Brief overview of exotic Chiral Spin-triplet Correlated Topological Superconductor UTe₂: Synthesis, Structure, Physical and Magnetic properties.

Topological superconductivity has attracted great interest in condensed matter physics because of its potential applications in quantum computing. Spin-triplet superconductors are one promising class that can host the topological excitations and Majorana fermions relevant for quantum computation, but the experimental realizations are very few for intrinsic spin-triplet superconductors in ambient solids Candidates (e.g. UCoGe, UPt₃, Sr₂Ru0₄). Heavy fermion paramagnet UTe₂ have orthorhombic structure , space group Immm and is related to known ferromagnetic superconductors such as UGe₂, URhGe, and UCoGe.The huge upper critical field of UTe₂ exceeding the Paul limit for all field directions suggests of having the spin-triplet state. Spin-triplet pairing is usually mediated by ferromagnetic spin fluctuations. UTe₂ is a candidate for novel chiral spin-triplet odd parity superconductivity with Tc=1.7 K near a ferromagnetic instability, although it also has antiferromagnetic spin fluctuations. The large specific heat jump at Tc=1.7 K indicates a strong coupling superconductor. The normal state of UTe₂ holds Kondo like heavy-fermion physics, strong magnetic fluctuations, anomalous low-temperature phases and quantum-critical behavior.
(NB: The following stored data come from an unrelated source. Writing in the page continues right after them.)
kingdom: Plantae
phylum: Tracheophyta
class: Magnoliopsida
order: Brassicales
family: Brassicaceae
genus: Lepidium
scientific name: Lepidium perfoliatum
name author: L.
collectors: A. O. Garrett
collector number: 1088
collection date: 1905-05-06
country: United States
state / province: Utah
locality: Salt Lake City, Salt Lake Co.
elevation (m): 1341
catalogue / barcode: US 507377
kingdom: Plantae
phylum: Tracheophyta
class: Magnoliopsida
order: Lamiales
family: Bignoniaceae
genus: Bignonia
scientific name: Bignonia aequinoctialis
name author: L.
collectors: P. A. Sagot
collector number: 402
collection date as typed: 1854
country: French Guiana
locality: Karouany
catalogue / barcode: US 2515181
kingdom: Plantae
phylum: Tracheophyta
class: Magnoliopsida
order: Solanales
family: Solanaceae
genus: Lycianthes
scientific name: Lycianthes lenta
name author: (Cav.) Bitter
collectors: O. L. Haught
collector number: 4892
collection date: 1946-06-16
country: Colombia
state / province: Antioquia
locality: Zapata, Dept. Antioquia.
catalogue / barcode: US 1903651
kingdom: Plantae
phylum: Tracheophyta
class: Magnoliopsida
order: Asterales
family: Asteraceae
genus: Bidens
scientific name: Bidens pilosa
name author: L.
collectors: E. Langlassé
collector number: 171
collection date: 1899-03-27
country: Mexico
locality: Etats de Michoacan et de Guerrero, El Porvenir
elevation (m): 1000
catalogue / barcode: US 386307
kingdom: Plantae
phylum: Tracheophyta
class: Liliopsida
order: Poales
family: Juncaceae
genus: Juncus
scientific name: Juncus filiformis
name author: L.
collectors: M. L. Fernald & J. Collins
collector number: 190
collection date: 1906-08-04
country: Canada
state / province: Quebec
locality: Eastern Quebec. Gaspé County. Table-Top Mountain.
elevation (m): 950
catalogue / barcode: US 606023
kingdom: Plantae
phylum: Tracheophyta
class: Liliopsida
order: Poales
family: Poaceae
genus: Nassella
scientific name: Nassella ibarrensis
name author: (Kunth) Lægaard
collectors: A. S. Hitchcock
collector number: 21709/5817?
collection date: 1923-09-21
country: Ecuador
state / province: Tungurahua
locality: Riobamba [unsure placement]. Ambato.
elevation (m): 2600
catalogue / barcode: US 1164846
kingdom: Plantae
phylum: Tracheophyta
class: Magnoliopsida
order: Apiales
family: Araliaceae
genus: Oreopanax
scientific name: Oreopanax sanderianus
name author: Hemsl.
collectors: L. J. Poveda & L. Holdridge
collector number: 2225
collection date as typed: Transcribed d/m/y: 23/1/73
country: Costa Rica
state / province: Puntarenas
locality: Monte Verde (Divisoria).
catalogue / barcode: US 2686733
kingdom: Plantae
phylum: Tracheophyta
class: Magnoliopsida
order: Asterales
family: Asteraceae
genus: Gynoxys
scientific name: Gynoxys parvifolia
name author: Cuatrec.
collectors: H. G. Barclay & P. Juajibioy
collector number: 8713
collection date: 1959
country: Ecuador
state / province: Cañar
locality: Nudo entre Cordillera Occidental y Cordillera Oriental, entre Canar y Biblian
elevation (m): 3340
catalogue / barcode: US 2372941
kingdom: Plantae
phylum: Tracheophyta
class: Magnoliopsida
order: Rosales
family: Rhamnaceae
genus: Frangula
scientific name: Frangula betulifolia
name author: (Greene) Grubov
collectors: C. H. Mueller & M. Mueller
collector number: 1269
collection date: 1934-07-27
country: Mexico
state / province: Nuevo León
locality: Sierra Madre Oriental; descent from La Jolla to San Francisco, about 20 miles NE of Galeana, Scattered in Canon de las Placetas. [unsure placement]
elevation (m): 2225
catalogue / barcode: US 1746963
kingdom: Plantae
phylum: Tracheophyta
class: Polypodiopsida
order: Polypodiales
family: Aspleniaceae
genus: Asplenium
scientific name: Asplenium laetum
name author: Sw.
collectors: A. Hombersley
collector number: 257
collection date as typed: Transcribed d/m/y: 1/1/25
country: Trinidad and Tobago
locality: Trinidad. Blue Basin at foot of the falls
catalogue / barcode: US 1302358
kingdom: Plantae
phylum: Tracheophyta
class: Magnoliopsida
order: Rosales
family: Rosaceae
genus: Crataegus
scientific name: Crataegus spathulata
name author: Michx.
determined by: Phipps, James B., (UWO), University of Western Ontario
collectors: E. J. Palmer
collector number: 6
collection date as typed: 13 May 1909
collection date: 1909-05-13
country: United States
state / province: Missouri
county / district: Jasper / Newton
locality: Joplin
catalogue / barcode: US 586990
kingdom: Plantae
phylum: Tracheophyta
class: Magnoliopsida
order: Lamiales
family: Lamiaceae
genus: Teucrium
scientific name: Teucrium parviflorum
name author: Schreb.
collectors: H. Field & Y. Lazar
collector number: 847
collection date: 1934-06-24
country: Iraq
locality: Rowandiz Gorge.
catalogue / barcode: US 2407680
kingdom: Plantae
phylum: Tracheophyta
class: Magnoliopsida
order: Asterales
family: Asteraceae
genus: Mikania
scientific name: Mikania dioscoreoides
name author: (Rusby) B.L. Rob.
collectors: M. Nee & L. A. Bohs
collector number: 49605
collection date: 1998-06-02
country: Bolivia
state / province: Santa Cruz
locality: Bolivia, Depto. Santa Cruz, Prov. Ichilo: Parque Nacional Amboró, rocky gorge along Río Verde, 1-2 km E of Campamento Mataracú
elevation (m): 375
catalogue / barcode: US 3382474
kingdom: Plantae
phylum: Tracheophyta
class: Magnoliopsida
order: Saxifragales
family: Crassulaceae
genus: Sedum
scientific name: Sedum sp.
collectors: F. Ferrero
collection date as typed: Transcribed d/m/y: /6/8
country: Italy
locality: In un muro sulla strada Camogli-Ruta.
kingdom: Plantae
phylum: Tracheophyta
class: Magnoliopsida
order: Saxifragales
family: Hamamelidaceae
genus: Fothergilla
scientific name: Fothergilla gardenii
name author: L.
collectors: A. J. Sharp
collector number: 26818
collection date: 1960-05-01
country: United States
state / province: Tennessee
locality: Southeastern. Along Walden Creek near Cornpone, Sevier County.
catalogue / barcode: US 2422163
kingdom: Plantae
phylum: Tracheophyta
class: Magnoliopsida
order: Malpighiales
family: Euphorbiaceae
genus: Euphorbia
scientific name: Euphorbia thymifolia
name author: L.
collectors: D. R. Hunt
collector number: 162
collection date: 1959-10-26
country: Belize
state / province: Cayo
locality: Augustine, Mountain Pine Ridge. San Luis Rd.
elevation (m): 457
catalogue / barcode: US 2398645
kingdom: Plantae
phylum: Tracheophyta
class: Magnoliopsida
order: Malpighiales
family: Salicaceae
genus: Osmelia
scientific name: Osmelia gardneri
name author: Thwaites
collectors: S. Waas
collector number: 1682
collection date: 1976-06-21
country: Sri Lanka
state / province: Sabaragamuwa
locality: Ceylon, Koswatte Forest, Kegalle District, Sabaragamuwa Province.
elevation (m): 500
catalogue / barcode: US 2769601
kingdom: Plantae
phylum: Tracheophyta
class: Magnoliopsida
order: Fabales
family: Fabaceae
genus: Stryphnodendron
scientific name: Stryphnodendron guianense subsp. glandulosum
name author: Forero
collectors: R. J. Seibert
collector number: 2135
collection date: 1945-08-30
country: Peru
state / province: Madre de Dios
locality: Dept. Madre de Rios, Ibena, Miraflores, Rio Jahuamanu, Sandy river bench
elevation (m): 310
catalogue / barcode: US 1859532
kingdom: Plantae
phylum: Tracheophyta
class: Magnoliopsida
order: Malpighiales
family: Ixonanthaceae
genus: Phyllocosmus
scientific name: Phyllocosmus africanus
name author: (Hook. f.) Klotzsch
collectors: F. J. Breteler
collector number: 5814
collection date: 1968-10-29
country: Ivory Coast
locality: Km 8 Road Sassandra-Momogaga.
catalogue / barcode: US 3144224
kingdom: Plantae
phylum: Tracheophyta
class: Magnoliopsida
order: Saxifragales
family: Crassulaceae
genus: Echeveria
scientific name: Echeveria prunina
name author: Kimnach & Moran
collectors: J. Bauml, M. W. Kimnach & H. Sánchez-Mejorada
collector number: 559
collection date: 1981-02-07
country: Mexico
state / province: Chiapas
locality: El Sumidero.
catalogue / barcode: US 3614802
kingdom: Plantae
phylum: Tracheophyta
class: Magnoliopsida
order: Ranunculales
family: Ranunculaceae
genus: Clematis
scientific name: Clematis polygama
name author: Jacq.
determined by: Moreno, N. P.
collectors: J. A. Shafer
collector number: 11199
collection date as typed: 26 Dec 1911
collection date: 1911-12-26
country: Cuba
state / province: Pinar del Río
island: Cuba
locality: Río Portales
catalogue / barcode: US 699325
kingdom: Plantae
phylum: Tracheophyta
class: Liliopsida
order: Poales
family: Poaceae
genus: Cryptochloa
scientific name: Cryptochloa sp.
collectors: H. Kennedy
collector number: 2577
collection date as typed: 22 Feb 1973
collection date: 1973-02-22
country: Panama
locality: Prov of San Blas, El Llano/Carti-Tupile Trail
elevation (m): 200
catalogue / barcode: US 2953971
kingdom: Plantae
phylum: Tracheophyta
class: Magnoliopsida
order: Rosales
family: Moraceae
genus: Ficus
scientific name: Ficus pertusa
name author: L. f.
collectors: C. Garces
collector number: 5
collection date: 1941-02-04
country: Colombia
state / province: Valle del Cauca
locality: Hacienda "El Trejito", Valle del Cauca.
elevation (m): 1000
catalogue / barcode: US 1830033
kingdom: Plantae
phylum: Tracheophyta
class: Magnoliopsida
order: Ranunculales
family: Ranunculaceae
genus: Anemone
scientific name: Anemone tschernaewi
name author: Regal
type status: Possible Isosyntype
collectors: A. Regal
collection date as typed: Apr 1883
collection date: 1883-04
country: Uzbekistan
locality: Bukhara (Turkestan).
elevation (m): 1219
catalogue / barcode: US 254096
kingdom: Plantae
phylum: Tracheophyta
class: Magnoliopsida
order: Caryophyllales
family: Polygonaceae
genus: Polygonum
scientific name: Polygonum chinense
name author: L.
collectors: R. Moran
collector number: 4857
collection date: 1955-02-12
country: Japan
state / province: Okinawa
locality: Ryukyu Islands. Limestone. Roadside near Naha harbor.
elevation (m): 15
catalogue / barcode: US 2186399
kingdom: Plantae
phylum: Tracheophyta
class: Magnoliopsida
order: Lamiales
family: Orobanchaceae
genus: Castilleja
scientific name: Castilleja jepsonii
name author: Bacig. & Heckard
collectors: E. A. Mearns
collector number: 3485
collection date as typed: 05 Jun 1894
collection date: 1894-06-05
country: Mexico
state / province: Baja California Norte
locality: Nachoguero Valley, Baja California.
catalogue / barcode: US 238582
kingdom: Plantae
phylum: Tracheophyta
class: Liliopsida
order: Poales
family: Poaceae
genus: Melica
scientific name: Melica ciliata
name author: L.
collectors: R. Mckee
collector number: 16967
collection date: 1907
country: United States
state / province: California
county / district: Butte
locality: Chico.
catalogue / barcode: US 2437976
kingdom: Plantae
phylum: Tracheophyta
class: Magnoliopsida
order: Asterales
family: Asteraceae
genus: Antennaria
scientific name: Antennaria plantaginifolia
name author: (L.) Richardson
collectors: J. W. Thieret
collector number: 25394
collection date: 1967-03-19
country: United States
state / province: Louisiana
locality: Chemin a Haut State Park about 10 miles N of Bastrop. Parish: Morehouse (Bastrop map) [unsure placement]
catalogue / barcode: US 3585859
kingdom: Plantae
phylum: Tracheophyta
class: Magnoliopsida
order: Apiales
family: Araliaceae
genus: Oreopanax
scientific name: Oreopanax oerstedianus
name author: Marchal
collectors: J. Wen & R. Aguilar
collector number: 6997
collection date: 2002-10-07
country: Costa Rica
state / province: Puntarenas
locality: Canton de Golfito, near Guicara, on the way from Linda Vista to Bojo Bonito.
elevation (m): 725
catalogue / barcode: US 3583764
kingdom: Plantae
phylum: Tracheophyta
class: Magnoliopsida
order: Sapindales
Superconductivity in UTe₂ dramatically differs from conventional superconductivity that spontaneously break time-reversal symmetry, the intertwined order and having nodes that are not dictated by symmetry - but are topologically protected with multiple distinct superconducting phases in the pressure-field space, as well as exotic magnetic field-boosted reentrant phases. Unusual superconducting properties seem to be driven by antiferromagnetic spin fluctuations. So, antiferromagnetic spin fluctuations may also induce spin-triplet pairing or that electron pairing in UTe₂ has a spin-singlet component. I will discuss underlying crystal structure, normal and superconducting state properties of UTe₂ - and their relations to the electronic band structure and magnetic correlations.